BLOOMINGTON, Ind. -- According to a new book about government surveillance co-edited by an Indiana University professor and administrator and published this month by Oxford University Press:
- Governments increasingly turn to the private sector when seeking data about private individuals, and they seek information not just about one person at a time but millions.
- This trend isn't limited to the United States but includes almost all of the countries surveyed in the new volume.
- The data collection from private companies is usually done in secret and without adequate oversight.
"Bulk Collection: Systematic Government Access to Private-Sector Data" compiles six years of research conducted across a dozen countries. It is edited by Indiana University Vice President for Research and Distinguished Professor Fred H. Cate and James Dempsey, executive director of the Berkeley Center for Law & Technology at the University of California, Berkeley, School of Law.
Leading an initiative sponsored by The Privacy Projects, Cate and Dempsey commissioned a series of 12 country reports from a wide array of leading scholars and practitioners across the globe.
Chief among their discoveries is that foreign governments -- as well as the U.S. -- are using national security to cloak their data-collection efforts in secrecy.
"There are disturbing indications of systemic access to private-sector data all over the world," Cate said. "These programs are often undertaken in the name of national security, which makes them largely immune from oversight and pose significant threats to personal privacy."
Those countries examined are Australia, Brazil, Canada, China, France, Germany, India, Israel, Italy, Japan, South Korea and the United States. The report on the United States was compiled by Cate and Beth Cate, clinical associate professor in the IU School of Public and Environmental Affairs.

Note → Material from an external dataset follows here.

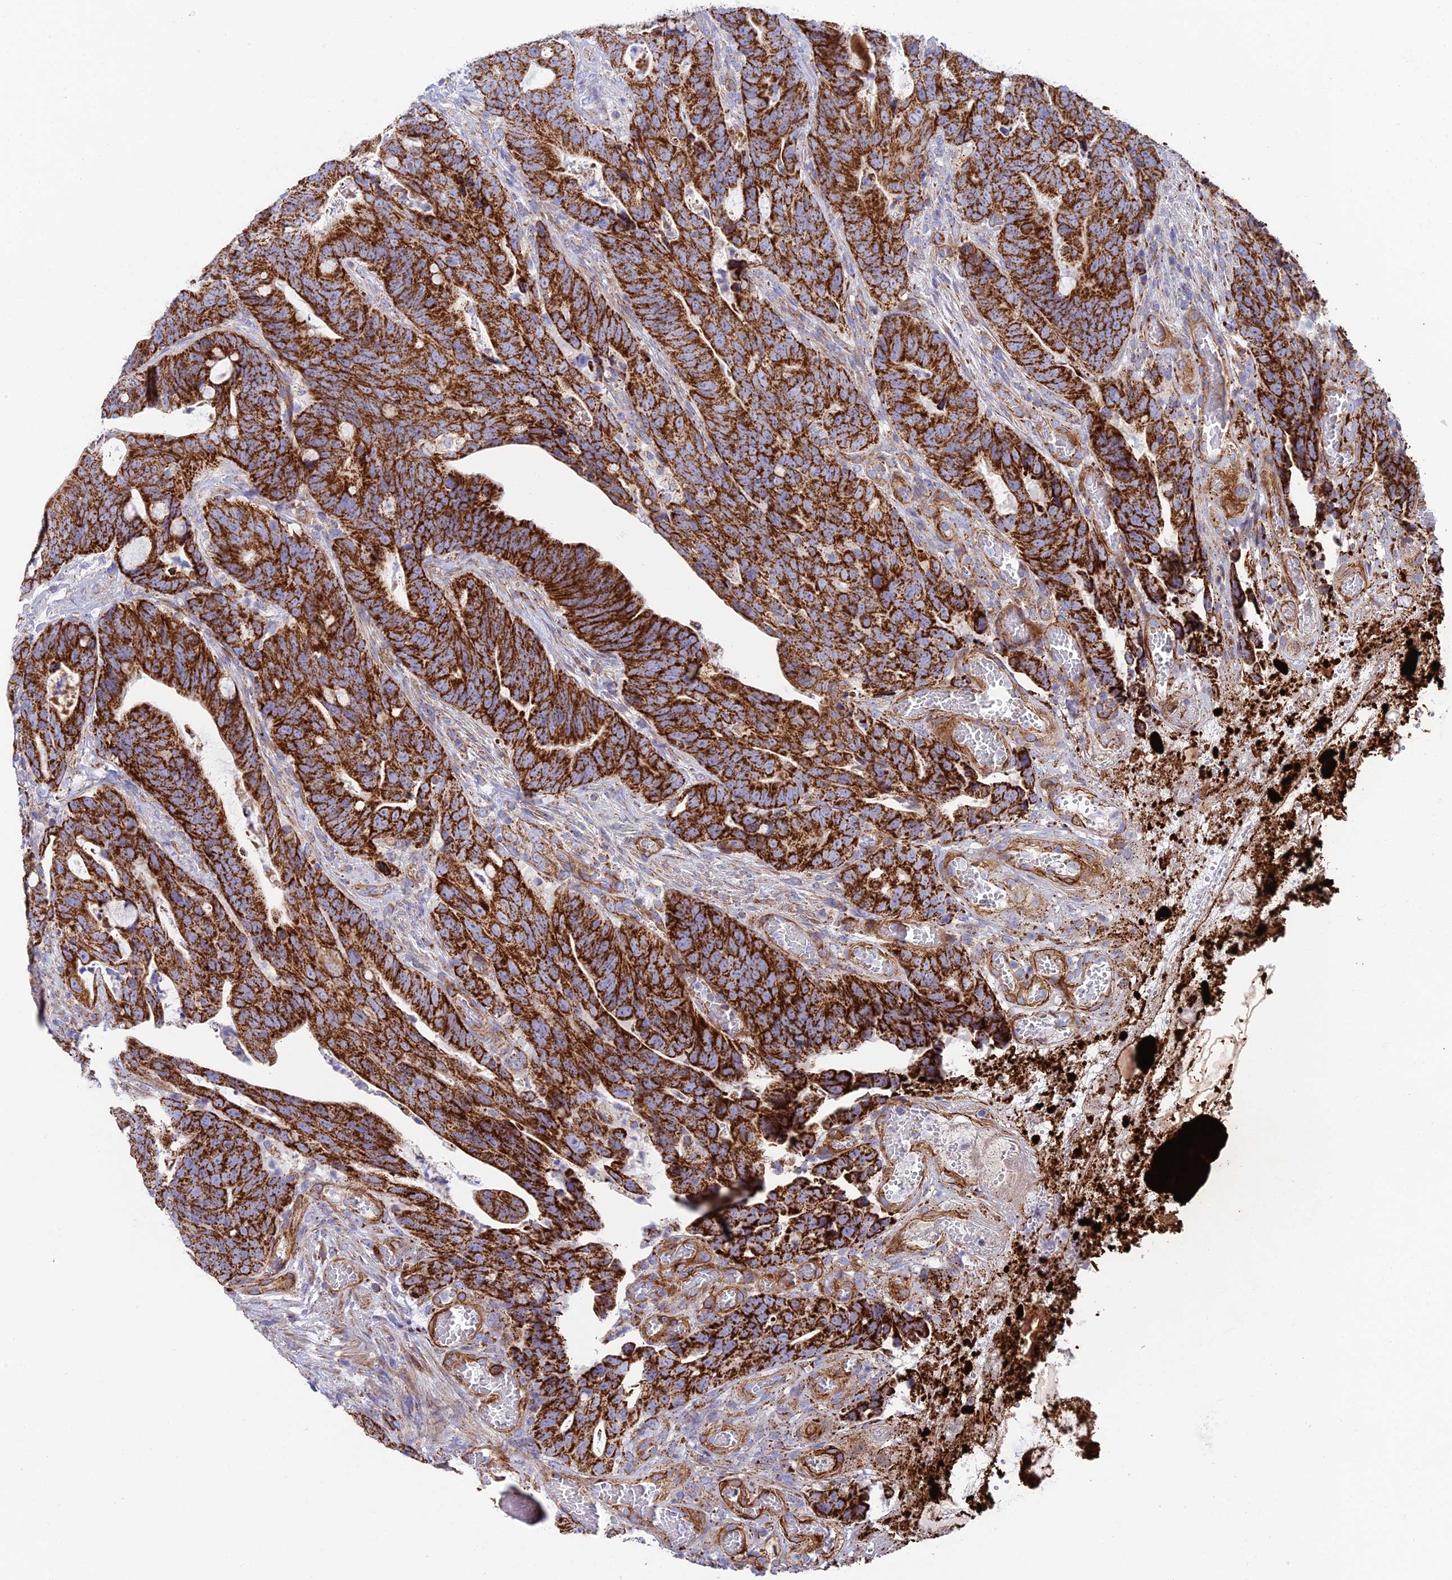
{"staining": {"intensity": "strong", "quantity": ">75%", "location": "cytoplasmic/membranous"}, "tissue": "colorectal cancer", "cell_type": "Tumor cells", "image_type": "cancer", "snomed": [{"axis": "morphology", "description": "Adenocarcinoma, NOS"}, {"axis": "topography", "description": "Colon"}], "caption": "Protein expression analysis of human colorectal cancer reveals strong cytoplasmic/membranous positivity in about >75% of tumor cells. Immunohistochemistry (ihc) stains the protein in brown and the nuclei are stained blue.", "gene": "CSPG4", "patient": {"sex": "female", "age": 82}}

The book also includes 11 chapters that present descriptive and normative frameworks for assessing national surveillance laws, survey evolving international law and human rights principles applicable to government surveillance, and describe oversight mechanisms. It also explores the concept of accountability and the role of encryption in shaping the surveillance debate.
The book has earned praise from government and private-sector officials.
"Jim Dempsey and Fred Cate have compiled both a remarkable survey of surveillance practices around the world and a pragmatic framework of accountability and oversight principles that can protect human rights while defending national security," said U.S. Sen. Patrick Leahy, D-Vt.
Microsoft President and Chief Legal Officer Brad Smith agreed.
"We live in a world where data can help governments fight crime and terrorism, but that same data often resides in the hands of individuals or private companies governed by different national laws," he said. "With security, rights and laws increasingly in conflict, this book couldn't be more timely."
"Bulk Collection: Systematic Government Access to Private-Sector Data" is available at most major retailers.
Fred H. Cate is vice president for research at Indiana University and Distinguished Professor and C. Ben Dutton Professor of Law at the IU Maurer School of Law. He serves as a senior policy advisor to the Centre for Information Policy Leadership at Hunton & Williams LLP and is one of the founding editors of the Oxford University Press journal, International Data Privacy Law.
James X. Dempsey is executive director of the Berkeley Center for Law & Technology at the University of California, Berkeley, School of Law. From 2012 to January 2017, he served as a member of the U.S. Privacy and Civil Liberties Oversight Board.